The politics of smooth and unpuckered, the sounds of a man

reciting what he will never know. What separates the living of

this from the dying of it, it is all that no-color, that hugest of

sound, the din, fingertips swollen from touching everything

twice, the dim wattage of time crawling beyond where it was.

Faces, angle and ghost, rise up to him, dance their mean

little circumstance dance, claim the simplest drifting names.

Slamming all his eyes against them only carves the hard loss.

6.

Promise drips from songs, but the heart can’t see anything.

7.

The body, snide prankster, won’t stop.

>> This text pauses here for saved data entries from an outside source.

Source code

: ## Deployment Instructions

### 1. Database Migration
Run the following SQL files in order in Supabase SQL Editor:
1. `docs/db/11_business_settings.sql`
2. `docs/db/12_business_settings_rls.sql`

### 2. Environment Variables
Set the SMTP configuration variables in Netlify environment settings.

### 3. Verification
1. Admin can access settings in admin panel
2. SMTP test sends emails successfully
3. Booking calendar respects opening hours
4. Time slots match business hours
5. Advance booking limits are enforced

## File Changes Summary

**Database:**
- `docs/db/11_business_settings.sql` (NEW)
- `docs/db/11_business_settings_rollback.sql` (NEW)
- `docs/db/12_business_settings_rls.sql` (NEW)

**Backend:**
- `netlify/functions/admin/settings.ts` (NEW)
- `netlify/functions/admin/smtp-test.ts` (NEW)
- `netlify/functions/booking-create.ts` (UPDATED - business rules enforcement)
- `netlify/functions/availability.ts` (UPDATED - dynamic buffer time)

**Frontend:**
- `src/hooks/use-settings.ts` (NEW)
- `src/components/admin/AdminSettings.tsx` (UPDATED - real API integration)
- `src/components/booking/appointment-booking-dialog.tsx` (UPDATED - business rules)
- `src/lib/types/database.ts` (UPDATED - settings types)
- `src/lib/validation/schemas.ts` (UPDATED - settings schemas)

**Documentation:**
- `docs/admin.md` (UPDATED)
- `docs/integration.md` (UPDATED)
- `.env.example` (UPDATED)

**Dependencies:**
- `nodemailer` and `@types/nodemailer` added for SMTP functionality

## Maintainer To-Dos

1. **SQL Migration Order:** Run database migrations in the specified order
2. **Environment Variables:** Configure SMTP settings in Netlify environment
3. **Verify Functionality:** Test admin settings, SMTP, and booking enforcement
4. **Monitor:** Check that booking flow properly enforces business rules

Tumbling through sheets

leaves a bright sting. The right music ignites even the flattest ass.

Damned toes tap. Anything on the tongue must be swallowed or

expelled. The gut fills, piss trickles. Eyes flap open, even though.

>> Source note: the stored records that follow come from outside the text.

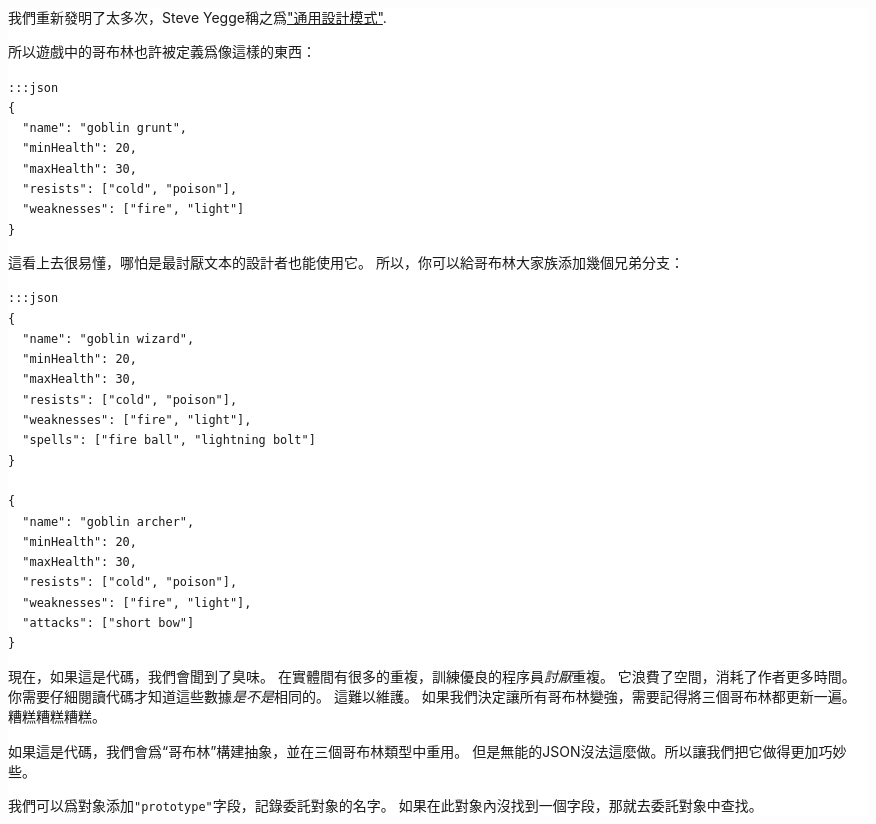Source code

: <aside name="inventing">

我們重新發明了太多次，Steve Yegge稱之爲["通用設計模式"](http://steve-yegge.blogspot.com/2008/10/universal-design-pattern.html).

</aside>

所以遊戲中的哥布林也許被定義爲像這樣的東西：

    :::json
    {
      "name": "goblin grunt",
      "minHealth": 20,
      "maxHealth": 30,
      "resists": ["cold", "poison"],
      "weaknesses": ["fire", "light"]
    }

這看上去很易懂，哪怕是最討厭文本的設計者也能使用它。
所以，你可以給哥布林大家族添加幾個兄弟分支：

    :::json
    {
      "name": "goblin wizard",
      "minHealth": 20,
      "maxHealth": 30,
      "resists": ["cold", "poison"],
      "weaknesses": ["fire", "light"],
      "spells": ["fire ball", "lightning bolt"]
    }
    
    {
      "name": "goblin archer",
      "minHealth": 20,
      "maxHealth": 30,
      "resists": ["cold", "poison"],
      "weaknesses": ["fire", "light"],
      "attacks": ["short bow"]
    }

現在，如果這是代碼，我們會聞到了臭味。
在實體間有很多的重複，訓練優良的程序員*討厭*重複。
它浪費了空間，消耗了作者更多時間。
你需要仔細閱讀代碼才知道這些數據*是不是*相同的。
這難以維護。
如果我們決定讓所有哥布林變強，需要記得將三個哥布林都更新一遍。糟糕糟糕糟糕。

如果這是代碼，我們會爲“哥布林”構建抽象，並在三個哥布林類型中重用。
但是無能的JSON沒法這麼做。所以讓我們把它做得更加巧妙些。

<span name="meta"></span>

我們可以爲對象添加`"prototype"`字段，記錄委託對象的名字。
如果在此對象內沒找到一個字段，那就去委託對象中查找。

<aside name="meta">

The elbow cranks, the cock stiffens, roots of thirst and addictions

thicken. The sun bakes blank recollection on open skin. Inside him

a wretched world spins, machine unerring, striving for such a silly

perfect. The body doesn’t need moonwash or windows. It just churns.

8.

His pulse has the gall to beat urgently, like it does when one spies

a familiar canvas or a lostago sweet. It’s as if one of his strangers

has dangled life’s pointed, two-pronged instruction just inside the

void: Remember what you have seen. See what you remember. He

spends his days straining toward either or both of these squiggling

concepts, building whole novels on a hint of ginger riding someone’s

breath. In the end, almost buried by his sad collage, he clings to a

single truth: Whenever he asks for water, it arrives. It always arrives.

9.

When a gone man dies, what could possibly be taken away? It must

be the light that leaves, darkening even places it has never touched.

10.

Salvation blesses him with gasping eyes, pinned open and glaring,

and hours that slide like silver over his skin. The first thing he sees

is everything. His whole life hurtles past, paining him with its

scarlets and excess, the pulsing soundtrack a sweet irritant. The

first thing he sees is all of it, the interminable meetings, the mercy

fucks, a sweaty tumbler of ice water, finally his own knees. Eternity

is this looped, unblinking cinema of himself. Paradise is crammed

with the cruelly blessed struck dumb by scenes too loud to live.